構成資産のひとつであある石舞台古墳 (C)ohotoAC

 韓国・釜山で開催されている第48回ユネスコ世界遺産委員会は7月26日、「飛鳥・藤原の宮都」を世界遺産一覧表に記載することを決議した。これにより、日本の世界遺産は文化遺産22件、自然遺産5件の計27件となる。

 「飛鳥・藤原の宮都」は、奈良県橿原市、桜井市、明日香村に位置する、6世紀末から8世紀初頭にかけての古代宮都の考古学的遺跡群。飛鳥宮跡や飛鳥寺跡、石舞台古墳、藤原宮跡、キトラ古墳、高松塚古墳など、「宮殿・官衙跡」「仏教寺院跡」「墳墓」に分類される19の構成資産からなる。

 世界遺産委員会は、同遺産を2つの評価基準「中国大陸や朝鮮半島との交流と仏教伝来を示し、後代にも大きな文化的影響を与えた」「中央集権体制を基盤とした東アジアの古代宮都の形成過程を、飛鳥宮、藤原宮等の立地・レイアウト・関係性・構成の変遷から示す重要な物証である」にもとづいて登録した。

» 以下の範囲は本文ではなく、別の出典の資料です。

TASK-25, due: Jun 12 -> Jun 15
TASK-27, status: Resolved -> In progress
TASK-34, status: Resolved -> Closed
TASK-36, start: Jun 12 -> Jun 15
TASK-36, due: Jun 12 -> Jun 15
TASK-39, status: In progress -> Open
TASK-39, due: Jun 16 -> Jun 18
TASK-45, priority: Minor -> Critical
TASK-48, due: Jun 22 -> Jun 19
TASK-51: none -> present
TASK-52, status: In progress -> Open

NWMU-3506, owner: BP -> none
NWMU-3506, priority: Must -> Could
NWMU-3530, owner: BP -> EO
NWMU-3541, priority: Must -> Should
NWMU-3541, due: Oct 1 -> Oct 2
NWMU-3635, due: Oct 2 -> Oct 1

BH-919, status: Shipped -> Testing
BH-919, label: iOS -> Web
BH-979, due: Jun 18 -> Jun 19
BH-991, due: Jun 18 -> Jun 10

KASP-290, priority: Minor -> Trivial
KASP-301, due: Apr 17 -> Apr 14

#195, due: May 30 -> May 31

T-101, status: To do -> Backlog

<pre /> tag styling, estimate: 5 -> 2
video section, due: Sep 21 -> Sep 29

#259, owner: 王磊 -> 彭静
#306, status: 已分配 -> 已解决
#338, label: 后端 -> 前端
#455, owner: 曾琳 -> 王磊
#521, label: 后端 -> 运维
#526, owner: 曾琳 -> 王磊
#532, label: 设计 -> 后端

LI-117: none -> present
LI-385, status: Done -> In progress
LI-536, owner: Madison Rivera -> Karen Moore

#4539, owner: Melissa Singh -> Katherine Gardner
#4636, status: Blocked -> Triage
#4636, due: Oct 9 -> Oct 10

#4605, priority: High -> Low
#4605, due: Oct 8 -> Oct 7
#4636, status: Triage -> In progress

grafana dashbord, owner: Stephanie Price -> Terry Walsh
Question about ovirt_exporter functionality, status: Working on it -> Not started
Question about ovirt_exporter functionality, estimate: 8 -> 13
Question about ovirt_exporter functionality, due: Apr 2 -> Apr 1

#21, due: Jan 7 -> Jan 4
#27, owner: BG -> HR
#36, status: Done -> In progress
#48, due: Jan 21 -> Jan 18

 いっぽう、世界遺産委員会は登録とあわせて、今後の保存・管理に関する課題も提示した。キトラ古墳と高松塚古墳から取り外された壁画の保存と原位置復帰に向けた科学的研究、藤原宮跡の史跡指定の早期完遂、災害やリスクに対する対応戦略の策定、周辺交通による振動の監視などを勧告している。